+++ DATA TO USE +++

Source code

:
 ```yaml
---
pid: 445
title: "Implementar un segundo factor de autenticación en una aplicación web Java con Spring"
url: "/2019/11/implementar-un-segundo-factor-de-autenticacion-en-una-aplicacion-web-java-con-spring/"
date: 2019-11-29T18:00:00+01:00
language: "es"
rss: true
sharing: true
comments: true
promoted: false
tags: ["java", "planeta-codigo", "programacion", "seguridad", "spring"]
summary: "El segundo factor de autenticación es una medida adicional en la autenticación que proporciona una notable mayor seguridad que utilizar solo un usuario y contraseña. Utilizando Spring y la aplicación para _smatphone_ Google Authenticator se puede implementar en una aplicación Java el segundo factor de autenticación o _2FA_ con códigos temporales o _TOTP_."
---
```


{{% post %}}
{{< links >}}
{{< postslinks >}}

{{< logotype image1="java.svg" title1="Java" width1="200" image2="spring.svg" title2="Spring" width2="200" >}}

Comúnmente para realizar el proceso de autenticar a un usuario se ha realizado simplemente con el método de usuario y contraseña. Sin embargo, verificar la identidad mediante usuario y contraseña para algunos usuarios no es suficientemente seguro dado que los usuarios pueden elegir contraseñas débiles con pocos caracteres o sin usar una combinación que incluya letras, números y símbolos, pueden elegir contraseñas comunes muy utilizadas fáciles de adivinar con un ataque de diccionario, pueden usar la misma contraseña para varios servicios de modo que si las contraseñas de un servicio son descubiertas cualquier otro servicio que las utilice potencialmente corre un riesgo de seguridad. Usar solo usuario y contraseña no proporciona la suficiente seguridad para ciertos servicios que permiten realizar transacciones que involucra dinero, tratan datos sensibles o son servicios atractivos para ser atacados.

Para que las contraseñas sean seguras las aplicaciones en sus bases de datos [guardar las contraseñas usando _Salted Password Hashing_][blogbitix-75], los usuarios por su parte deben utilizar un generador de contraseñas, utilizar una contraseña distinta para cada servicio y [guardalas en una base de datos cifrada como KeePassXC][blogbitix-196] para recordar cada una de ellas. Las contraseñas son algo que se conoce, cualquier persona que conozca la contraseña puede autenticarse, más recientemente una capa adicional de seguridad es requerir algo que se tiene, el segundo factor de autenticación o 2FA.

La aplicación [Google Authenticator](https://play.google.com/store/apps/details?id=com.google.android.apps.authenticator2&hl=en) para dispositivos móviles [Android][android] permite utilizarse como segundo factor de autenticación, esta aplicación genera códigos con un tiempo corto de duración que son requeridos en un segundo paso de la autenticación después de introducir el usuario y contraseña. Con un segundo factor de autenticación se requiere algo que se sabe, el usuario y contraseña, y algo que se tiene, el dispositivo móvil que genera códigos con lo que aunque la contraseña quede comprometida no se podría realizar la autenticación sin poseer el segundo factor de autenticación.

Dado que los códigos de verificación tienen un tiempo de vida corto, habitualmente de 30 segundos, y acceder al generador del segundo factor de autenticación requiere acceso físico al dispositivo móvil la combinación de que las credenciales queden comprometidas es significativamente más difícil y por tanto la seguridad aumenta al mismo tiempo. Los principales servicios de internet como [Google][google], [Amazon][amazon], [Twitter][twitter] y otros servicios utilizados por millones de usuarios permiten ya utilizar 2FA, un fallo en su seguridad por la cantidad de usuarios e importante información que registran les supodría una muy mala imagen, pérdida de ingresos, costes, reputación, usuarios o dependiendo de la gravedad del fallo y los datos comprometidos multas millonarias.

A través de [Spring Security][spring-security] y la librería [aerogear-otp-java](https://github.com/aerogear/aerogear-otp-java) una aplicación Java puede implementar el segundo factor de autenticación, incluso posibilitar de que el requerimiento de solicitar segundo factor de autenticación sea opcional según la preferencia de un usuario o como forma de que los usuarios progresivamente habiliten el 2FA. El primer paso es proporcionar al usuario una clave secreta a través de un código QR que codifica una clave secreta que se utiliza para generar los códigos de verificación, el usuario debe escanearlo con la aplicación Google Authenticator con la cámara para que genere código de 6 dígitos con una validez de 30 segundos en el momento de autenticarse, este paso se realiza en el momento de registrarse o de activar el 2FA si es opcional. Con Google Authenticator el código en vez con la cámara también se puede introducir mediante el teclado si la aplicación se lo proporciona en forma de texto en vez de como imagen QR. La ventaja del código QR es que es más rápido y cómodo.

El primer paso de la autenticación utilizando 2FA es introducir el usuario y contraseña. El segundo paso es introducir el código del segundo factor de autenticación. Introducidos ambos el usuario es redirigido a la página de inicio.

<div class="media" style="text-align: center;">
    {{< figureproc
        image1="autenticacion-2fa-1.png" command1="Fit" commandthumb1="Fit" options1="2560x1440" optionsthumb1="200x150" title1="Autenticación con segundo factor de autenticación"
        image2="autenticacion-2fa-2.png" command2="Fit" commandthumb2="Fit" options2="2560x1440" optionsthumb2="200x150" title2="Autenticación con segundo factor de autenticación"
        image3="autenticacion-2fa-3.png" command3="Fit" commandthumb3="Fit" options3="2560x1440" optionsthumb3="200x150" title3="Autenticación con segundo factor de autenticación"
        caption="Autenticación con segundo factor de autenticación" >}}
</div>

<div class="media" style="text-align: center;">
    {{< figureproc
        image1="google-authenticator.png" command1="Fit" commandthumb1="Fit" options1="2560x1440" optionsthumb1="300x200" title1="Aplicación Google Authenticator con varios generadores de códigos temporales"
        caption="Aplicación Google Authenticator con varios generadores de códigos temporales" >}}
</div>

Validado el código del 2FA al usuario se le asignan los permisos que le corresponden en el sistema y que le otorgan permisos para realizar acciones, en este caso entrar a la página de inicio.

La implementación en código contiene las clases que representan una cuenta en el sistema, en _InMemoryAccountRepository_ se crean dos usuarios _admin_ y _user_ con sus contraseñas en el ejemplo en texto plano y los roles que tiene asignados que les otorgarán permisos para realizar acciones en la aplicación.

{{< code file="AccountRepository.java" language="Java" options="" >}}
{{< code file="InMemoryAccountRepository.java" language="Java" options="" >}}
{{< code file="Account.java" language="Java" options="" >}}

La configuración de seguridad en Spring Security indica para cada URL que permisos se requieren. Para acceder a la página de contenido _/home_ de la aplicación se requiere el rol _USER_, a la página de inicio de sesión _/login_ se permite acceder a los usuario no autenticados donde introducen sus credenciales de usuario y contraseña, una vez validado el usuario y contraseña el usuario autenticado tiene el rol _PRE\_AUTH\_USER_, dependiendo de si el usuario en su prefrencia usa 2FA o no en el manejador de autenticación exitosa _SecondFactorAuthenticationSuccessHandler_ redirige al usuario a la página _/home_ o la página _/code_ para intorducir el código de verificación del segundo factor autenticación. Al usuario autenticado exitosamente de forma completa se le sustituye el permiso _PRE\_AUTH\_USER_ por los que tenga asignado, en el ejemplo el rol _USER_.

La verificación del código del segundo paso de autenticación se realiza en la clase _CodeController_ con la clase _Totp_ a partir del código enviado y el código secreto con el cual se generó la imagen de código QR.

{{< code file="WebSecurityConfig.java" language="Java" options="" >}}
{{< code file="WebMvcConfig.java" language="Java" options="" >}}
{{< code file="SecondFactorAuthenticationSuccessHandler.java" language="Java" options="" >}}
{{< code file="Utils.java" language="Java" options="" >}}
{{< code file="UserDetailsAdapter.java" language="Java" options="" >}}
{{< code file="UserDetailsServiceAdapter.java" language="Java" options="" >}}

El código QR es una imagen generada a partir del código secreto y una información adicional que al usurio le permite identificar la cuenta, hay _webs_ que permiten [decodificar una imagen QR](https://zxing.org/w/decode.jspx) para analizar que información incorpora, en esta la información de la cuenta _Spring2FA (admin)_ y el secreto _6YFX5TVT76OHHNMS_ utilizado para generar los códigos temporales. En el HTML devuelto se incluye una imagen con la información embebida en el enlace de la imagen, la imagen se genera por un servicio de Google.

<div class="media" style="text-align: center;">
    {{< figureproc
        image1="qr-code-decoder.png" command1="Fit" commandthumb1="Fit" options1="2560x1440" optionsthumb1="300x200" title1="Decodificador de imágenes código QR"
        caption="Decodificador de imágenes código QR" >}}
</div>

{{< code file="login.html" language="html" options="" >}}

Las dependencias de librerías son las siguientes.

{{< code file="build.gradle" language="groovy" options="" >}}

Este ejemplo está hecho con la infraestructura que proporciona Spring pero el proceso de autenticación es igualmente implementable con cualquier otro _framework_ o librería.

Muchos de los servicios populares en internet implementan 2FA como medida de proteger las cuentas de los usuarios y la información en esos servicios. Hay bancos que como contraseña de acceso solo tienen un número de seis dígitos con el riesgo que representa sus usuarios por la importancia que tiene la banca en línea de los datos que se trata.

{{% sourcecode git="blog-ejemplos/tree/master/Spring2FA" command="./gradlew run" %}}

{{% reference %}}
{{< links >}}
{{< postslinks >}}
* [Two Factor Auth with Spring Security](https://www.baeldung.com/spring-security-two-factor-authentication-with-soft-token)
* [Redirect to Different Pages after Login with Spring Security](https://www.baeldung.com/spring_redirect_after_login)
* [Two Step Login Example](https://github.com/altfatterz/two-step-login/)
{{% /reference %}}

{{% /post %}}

+++

■ WHAT YOU ARE ASKED TO DO: Sift through the entries and copy every line with "sistema".

■ FINISHED TASK:
Validado el código del 2FA al usuario se le asignan los permisos que le corresponden en el sistema y que le otorgan permisos para realizar acciones, en este caso entrar a la página de inicio.
La implementación en código contiene las clases que representan una cuenta en el sistema, en _InMemoryAccountRepository_ se crean dos usuarios _admin_ y _user_ con sus contraseñas en el ejemplo en texto plano y los roles que tiene asignados que les otorgarán permisos para realizar acciones en la aplicación.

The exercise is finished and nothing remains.